Il sera également rappelé que la référence à de précédentes décisions de justice, rendues notamment par cette cour, reconnaissant la faute inexcusable de l’employeur à l’encontre d’autres salariés employés dans les mêmes usines, n’est pas susceptible d’établir que ce dernier a été exposé aux poussières d’amiante, ces décisions n’ayant autorité de chose jugée que pour les faits d’espèce qu’elles tranchaient, et le juge, tenu de motiver ses décisions, devant se déterminer d’après les circonstances particulières de chaque instance.
Il s’ensuit que l’exposition de M. [G] à l’inhalation de poussières d’amiante dans les conditions fixées par le tableau n°30bis n’est pas établie.
En conséquence, le jugement entrepris est confirmé en ce qu’il a considéré que l’exposition habituelle de M. [G] au risque d’inhalation de poussières d’amiante n’était pas établie, et rejeté la demande de reconnaissance de la faute inexcusable de l’employeur.
Sur l’article 700 du code de procédure civile et les dépens
Le jugement entrepris est confirmé en ses dispositions relatives à l’article 700 du code de procédure civile et aux dépens de première instance.
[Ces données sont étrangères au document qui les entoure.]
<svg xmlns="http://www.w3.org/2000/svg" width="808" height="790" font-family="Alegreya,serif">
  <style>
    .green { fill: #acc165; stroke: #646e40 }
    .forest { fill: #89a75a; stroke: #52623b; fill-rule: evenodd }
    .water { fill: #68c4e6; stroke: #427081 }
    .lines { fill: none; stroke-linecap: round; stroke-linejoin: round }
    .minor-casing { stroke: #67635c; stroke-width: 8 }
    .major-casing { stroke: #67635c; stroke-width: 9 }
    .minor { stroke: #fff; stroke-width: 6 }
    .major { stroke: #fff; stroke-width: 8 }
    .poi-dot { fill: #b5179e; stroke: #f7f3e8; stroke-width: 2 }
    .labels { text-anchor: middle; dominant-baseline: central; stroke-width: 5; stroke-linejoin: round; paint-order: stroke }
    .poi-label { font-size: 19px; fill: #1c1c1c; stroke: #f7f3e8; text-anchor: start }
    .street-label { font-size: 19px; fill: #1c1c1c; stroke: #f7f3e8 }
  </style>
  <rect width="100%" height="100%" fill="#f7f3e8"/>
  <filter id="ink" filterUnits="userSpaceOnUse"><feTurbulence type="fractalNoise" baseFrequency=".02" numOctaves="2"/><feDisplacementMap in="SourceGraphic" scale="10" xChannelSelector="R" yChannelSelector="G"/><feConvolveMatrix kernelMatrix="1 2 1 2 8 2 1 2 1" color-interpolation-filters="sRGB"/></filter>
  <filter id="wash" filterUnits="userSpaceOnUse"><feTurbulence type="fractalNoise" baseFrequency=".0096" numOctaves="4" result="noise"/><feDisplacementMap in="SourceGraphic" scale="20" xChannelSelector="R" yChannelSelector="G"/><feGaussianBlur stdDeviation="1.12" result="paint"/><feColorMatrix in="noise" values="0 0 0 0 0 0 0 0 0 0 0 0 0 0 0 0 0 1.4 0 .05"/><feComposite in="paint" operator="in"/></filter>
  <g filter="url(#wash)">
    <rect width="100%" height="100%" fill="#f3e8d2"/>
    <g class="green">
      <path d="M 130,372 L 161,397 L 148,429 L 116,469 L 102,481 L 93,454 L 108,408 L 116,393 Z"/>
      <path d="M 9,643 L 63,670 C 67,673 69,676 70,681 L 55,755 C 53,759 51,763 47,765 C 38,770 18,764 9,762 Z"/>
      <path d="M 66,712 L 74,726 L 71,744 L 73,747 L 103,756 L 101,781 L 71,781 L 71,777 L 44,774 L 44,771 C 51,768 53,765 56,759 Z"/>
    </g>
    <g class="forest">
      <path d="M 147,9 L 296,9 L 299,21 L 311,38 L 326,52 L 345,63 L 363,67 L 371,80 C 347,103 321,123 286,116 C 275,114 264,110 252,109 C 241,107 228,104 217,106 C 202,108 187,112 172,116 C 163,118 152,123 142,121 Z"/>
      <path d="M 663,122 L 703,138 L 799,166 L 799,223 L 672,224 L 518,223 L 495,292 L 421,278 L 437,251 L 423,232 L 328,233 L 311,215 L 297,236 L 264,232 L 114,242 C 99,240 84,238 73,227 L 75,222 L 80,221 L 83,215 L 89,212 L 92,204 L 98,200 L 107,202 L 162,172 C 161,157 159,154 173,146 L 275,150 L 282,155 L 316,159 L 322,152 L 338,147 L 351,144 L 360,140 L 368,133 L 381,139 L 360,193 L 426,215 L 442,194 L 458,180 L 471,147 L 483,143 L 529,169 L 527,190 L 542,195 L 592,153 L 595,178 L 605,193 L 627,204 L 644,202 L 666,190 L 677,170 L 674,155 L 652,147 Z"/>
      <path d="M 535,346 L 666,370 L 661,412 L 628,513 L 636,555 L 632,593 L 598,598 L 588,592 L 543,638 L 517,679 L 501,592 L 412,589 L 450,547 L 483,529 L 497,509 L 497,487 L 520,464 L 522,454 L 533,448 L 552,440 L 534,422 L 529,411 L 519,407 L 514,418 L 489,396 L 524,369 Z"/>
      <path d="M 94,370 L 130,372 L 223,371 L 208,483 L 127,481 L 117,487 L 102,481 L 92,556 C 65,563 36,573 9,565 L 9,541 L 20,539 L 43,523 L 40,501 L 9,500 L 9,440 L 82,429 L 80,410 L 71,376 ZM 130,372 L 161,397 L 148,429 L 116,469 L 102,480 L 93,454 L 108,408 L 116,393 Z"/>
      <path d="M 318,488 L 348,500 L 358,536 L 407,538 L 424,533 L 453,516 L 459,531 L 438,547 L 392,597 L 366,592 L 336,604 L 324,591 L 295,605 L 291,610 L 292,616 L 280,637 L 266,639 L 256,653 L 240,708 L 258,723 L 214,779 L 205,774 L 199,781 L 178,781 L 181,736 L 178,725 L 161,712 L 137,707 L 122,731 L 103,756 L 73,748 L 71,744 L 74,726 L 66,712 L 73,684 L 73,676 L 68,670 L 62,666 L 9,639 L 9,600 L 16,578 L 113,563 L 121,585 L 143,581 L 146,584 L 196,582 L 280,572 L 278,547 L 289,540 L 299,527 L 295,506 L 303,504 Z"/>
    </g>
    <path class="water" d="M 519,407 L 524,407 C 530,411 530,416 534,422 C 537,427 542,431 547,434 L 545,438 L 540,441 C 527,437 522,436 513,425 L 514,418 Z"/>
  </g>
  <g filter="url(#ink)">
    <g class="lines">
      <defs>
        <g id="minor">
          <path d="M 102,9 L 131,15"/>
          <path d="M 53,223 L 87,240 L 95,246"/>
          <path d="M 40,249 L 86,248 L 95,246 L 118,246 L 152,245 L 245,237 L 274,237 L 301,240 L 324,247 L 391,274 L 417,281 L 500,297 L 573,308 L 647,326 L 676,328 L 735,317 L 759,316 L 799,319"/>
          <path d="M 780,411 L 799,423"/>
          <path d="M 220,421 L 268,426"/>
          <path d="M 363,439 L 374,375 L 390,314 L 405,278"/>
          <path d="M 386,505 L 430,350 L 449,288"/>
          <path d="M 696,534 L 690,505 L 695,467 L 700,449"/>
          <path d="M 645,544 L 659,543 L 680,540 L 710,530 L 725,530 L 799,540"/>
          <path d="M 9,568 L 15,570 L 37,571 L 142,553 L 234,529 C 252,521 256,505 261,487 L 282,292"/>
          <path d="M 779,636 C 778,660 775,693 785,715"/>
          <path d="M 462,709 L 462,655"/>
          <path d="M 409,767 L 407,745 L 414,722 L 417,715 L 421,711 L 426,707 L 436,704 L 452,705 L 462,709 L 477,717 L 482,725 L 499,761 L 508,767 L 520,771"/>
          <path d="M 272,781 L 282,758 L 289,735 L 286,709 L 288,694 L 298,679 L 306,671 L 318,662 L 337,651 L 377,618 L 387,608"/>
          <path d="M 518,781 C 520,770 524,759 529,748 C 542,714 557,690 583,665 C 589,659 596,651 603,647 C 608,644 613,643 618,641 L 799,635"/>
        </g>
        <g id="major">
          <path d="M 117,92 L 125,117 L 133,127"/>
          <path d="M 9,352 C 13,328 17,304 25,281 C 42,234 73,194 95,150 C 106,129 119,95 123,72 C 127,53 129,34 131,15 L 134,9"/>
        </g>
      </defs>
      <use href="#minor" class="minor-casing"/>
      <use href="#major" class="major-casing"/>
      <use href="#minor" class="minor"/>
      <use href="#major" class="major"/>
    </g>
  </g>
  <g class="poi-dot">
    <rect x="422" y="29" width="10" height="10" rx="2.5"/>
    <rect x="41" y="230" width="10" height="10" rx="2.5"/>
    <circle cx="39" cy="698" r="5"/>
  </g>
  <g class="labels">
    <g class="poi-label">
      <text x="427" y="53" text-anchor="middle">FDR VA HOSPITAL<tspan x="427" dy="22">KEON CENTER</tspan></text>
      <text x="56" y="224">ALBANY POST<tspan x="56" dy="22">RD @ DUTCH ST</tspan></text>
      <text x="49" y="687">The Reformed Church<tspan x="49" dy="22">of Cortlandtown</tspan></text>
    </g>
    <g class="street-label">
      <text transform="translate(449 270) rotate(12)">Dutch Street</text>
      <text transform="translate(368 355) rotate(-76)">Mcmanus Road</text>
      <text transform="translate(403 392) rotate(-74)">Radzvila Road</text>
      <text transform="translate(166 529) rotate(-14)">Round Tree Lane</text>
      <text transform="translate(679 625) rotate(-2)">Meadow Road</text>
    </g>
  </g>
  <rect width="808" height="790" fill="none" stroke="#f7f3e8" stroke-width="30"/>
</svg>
Le [15] est débouté de sa demande présentée au titre de l’article 700 du code de procédure civile en cause d’appel et est condamné aux dépens d’appel.
PAR CES MOTIFS,
La cour,
CONFIRME le jugement entrepris du 11 janvier 2023 prononcé par le pôle social du tribunal judiciaire de Metz en toutes ses dispositions,
Y ajoutant,
DEBOUTE le [17] ([15]) de sa demande présentée sur le fondement de l’article 700 du code de procédure civile en cause d’appel,
CONDAMNE le [15] aux dépens d’appel.